SECRETOS DEL REINO ANIMAL Publicado en la interCole Nº 61 de Octubre 2011

Lagarto overo: Una vida de lagarto

Lagarto overo: Una vida de lagarto?

Si te toca pasear por las costas de algún río del litoral argentino (el Paraná o el Uruguay, por ejemplo), es probable que te cruces con un oscuro reptil de cuerpo robusto, camuflado entre la vegetación. Seguramente te mire fijo, abra su boca y despliegue, como una elegante alfombra roja, su lengua alargada. ¡No se está burlando de vos! Es un lagarto overo, y simplemente está saboreando el aire…

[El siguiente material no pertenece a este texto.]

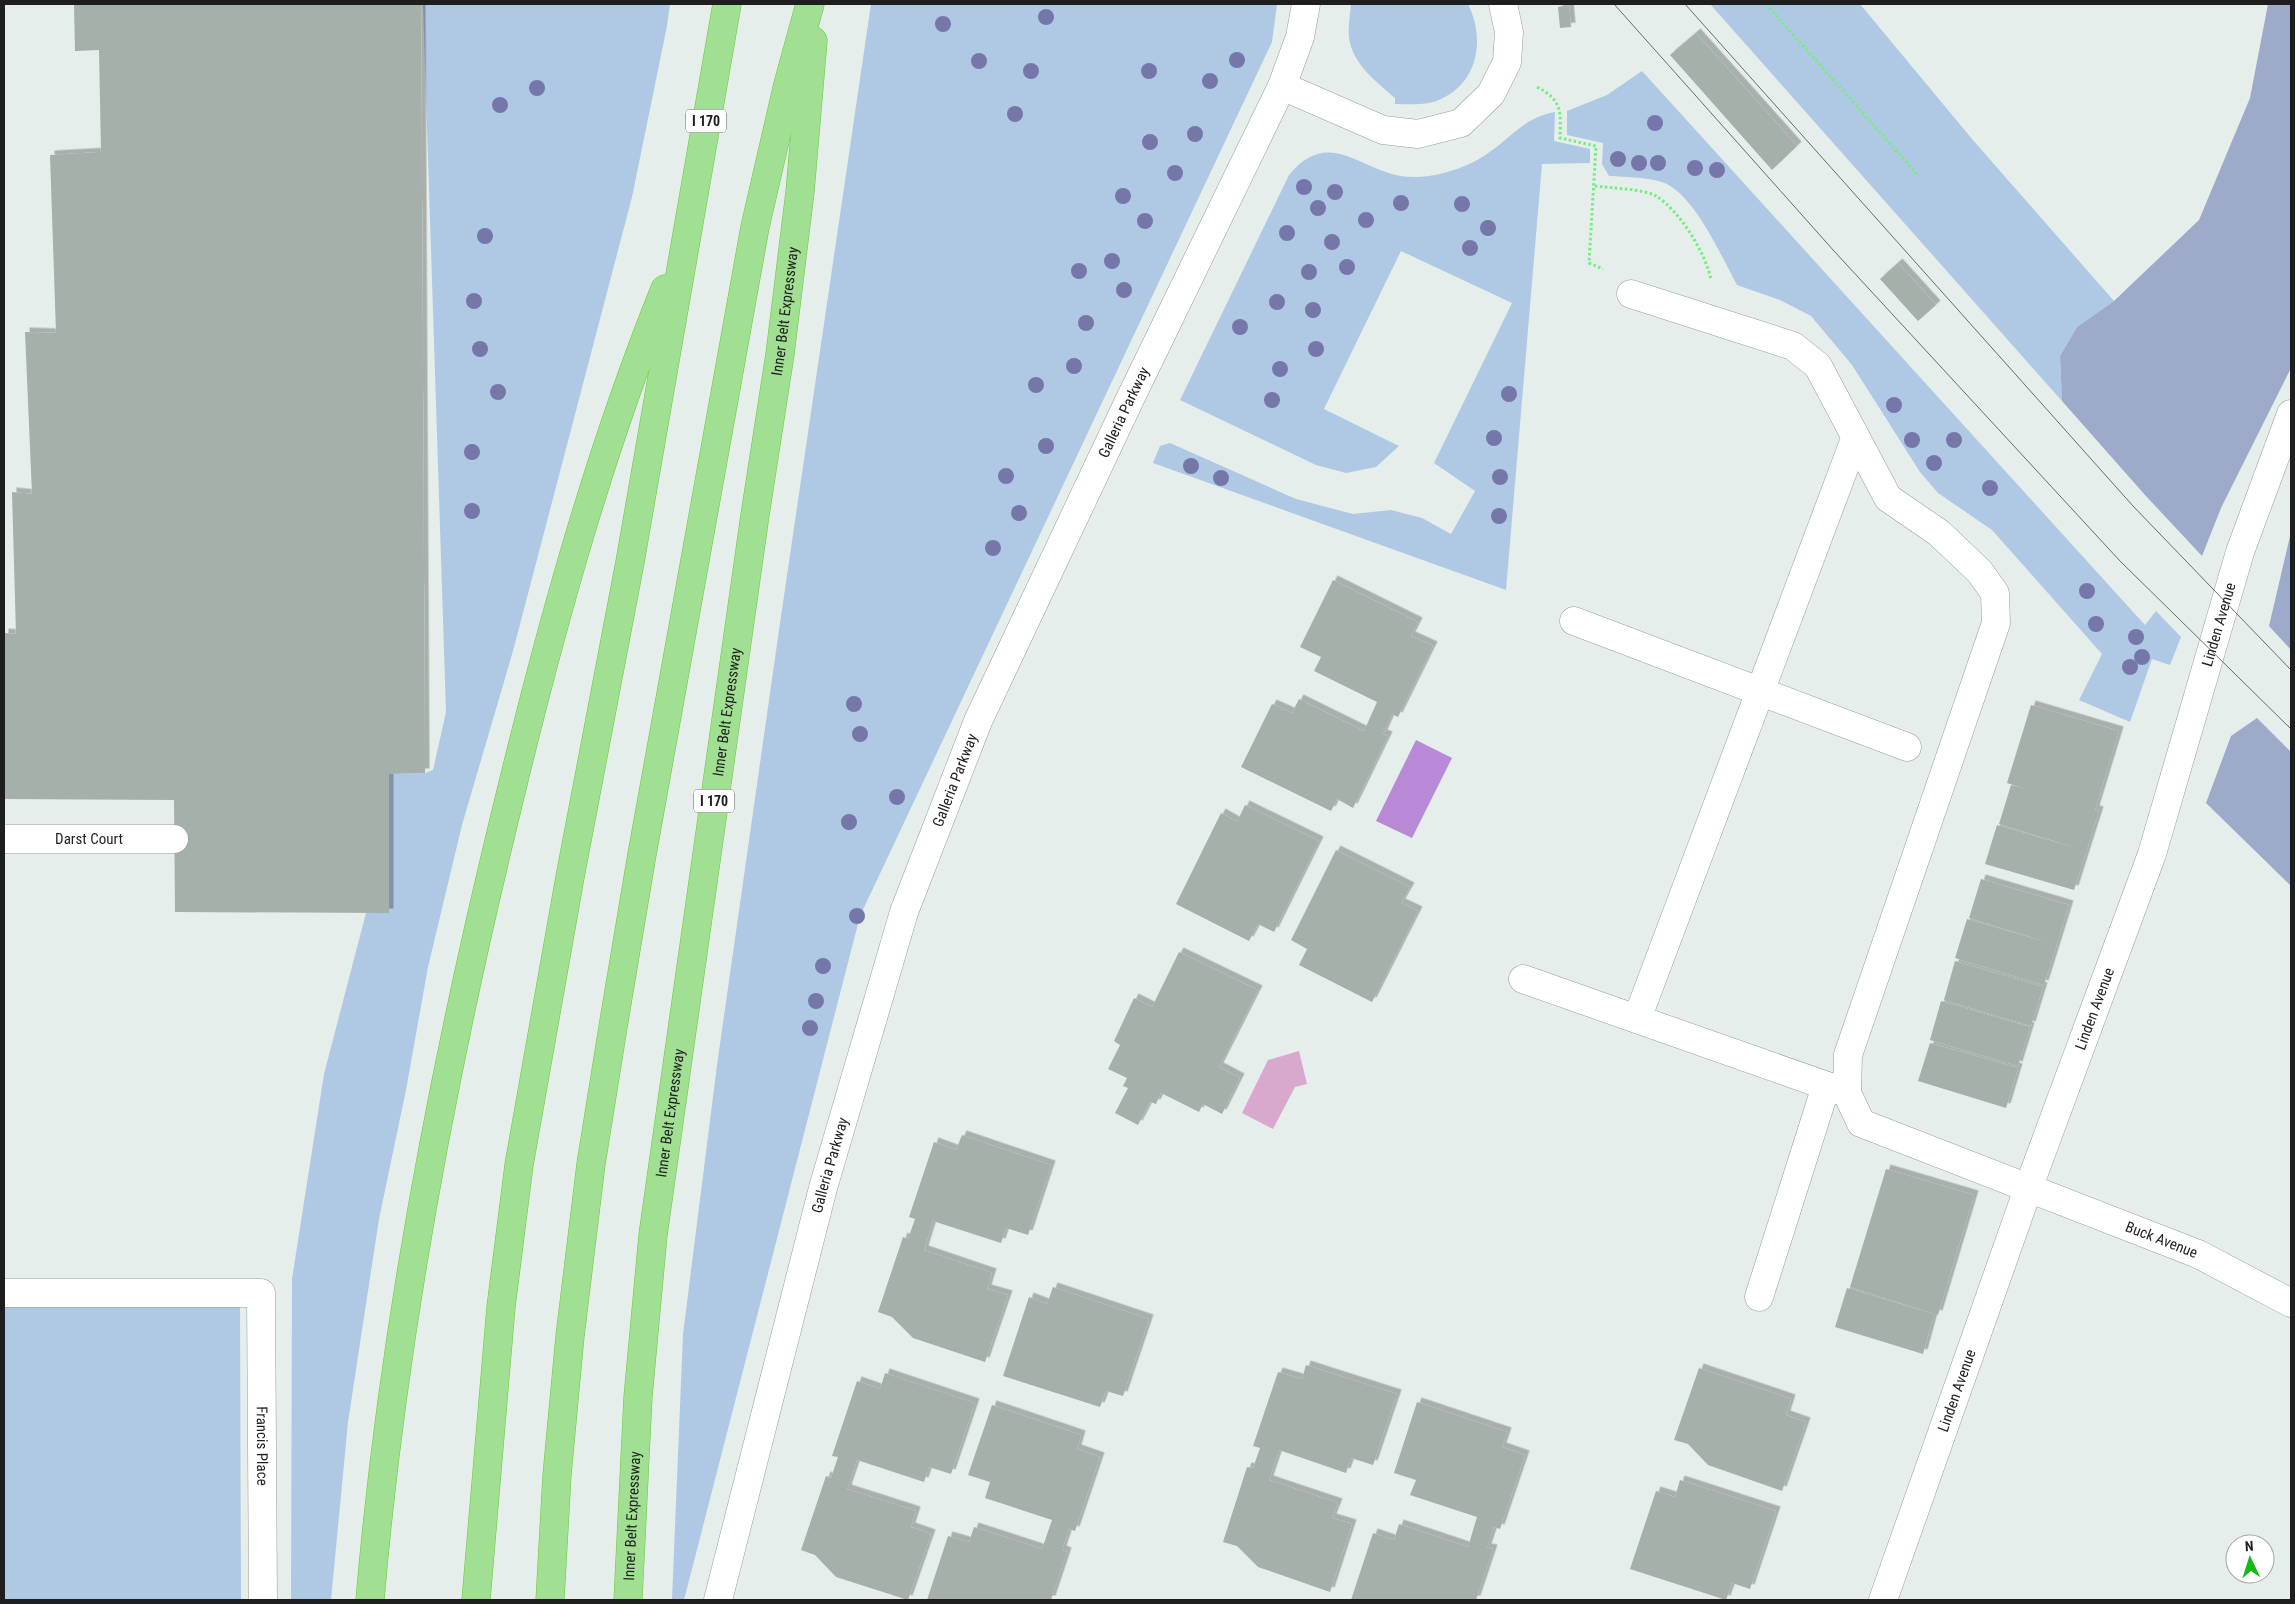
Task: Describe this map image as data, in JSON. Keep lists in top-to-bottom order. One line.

Este animal pertenece a la clase de los reptiles. Se encuentra en ríos, lagos, estanques y selvas y bosques húmedos. Está muy cerca de nosotros: habita en el norte y en el centro de Sudamérica. En la Argentina, podemos encontrarlo principalmente en la región Noreste. También recibe algunos apodos como “iguana overa”, “tegú argentino” o “tejú común”.

 

Un reptil hecho y derecho

El lagarto overo se desliza por el suelo arrastrándose, alternando el paso de sus patas delanteras y traseras. A este movimiento se lo llama “reptar” (que viene del nombre “reptil”).

Otro rasgo que lo identifica como reptil es la predominancia del color verde de su piel, aunque también puede ser marrón oscuro. Por su parte, las bandas transversales negras a lo largo del cuerpo lo vuelven inconfundible. Su cuerpo puede medir entre 1 y 1,40 metro de longitud, medida que con frecuencia es superada por el largo de su cola.

Como las serpientes y los cocodrilos, el lagarto overo es ovíparo. Para proteger a sus huevos, la hembra los coloca en la base de montículos construidos por termitas, quienes mantienen la temperatura constante hasta que nacen las crías. ¡Qué niñeras tan atentas!

 

Lagarto al sol

Puede que no encuentres al lagarto overo escondido entre los arbustos, sino tomando sol plácidamente, recostado sobre una roca. Esta agradable actividad ocupa un espacio importante dentro de sus hábitos diurnos. ¿Se está tomando unas vacaciones? ¿Le gusta broncearse? En realidad, toma baños de sol durante horas para mantener constante la temperatura de su cuerpo. Por eso entra en el grupo de los animales heterotermos, es decir, aquellos que necesitan del calor del sol para que su cuerpo no se enfríe.   

 “Ser un lengua larga” es un dicho popular referido a quienes tienen la costumbre de hablar demasiado. Sin embargo, para el lagarto overo, la lengua larga es una gran ventaja: le sirve para oler, saborear y sentir el aire. ¿Cómo lo logra? Extiende hacia el exterior su lengua bifurcada, que entra en contacto con diferentes partículas olorosas que se adhieren a su superficie. Saboreándolas o detectando su olor, el lagarto se da cuenta si hay alimento cerca, descubre predadores peligrosos y reconoce individuos de su especie… ¡A sacar la lengua!

 

Regalo con sorpresa

El lagarto overo huye ante la presencia del más mínimo peligro, pero a veces no le queda otra que enfrentarse a algún poderoso lagarto o felino. Es allí cuando, utilizando su extensa cola, decide atacar… ¡o engañar!

Es que, si bien puede utilizarla como garrote para dar fuertes golpes, la táctica más original del lagarto overo consiste en “regalaruna parte de su cola: cuando el predador logra sujetar su cola, un pedazo se desprende y queda en las garras del enemigo. Esto sucede gracias a unas vértebras que la forman, que tienen grietas especiales para esta función. El lagarto, mientras tanto, huye sano y salvo… con la cola un poquito más corta.

 A pesar de que la población de lagartos es todavía abundante, su piel suele utilizarse para fabricar ropa. Esta práctica pone en riesgo la supervivencia de la especie, por eso es muy importante cuidarlo ahora antes de que corra peligro. ¡Más vale prevenir!